→ **Work order**
Which lines of the data contain the string "utilitzant"? Copy every one of them.

——

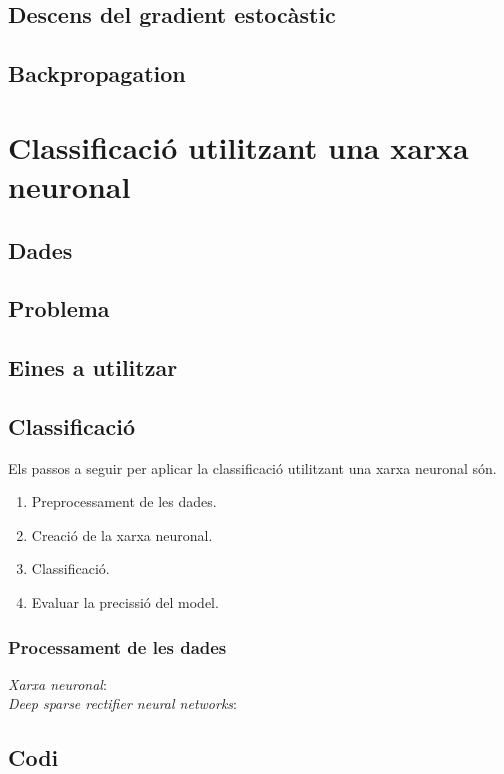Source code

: \documentclass[12pt]{article}
\begin{document}
\clearpage
\subsection{Descens del gradient estocàstic\label{dge}}


\clearpage
\subsection{Backpropagation\label{bp}}


\clearpage
\section{Classificació utilitzant una xarxa neuronal}
\subsection{Dades}
\subsection{Problema}
\subsection{Eines a utilitzar}
\subsection{Classificació}
Els passos a seguir per aplicar la classificació utilitzant una xarxa neuronal són.
\begin{enumerate}
	\item Preprocessament de les dades.
	\item Creació de la xarxa neuronal.
	\item Classificació.
	\item Evaluar la precissió del model.
\end{enumerate}
\subsubsection{Processament de les dades}

\clearpage
\begin{thebibliography}{9}
	\textit{Xarxa neuronal}:
  	\\
	\textit{Deep sparse rectifier neural networks}:
  	\\
\end{thebibliography}

\clearpage
\begin{appendices}
\section{Codi}
\end{appendices}
\end{document}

——

→ **Solved exercise**
\section{Classificació utilitzant una xarxa neuronal}
Els passos a seguir per aplicar la classificació utilitzant una xarxa neuronal són.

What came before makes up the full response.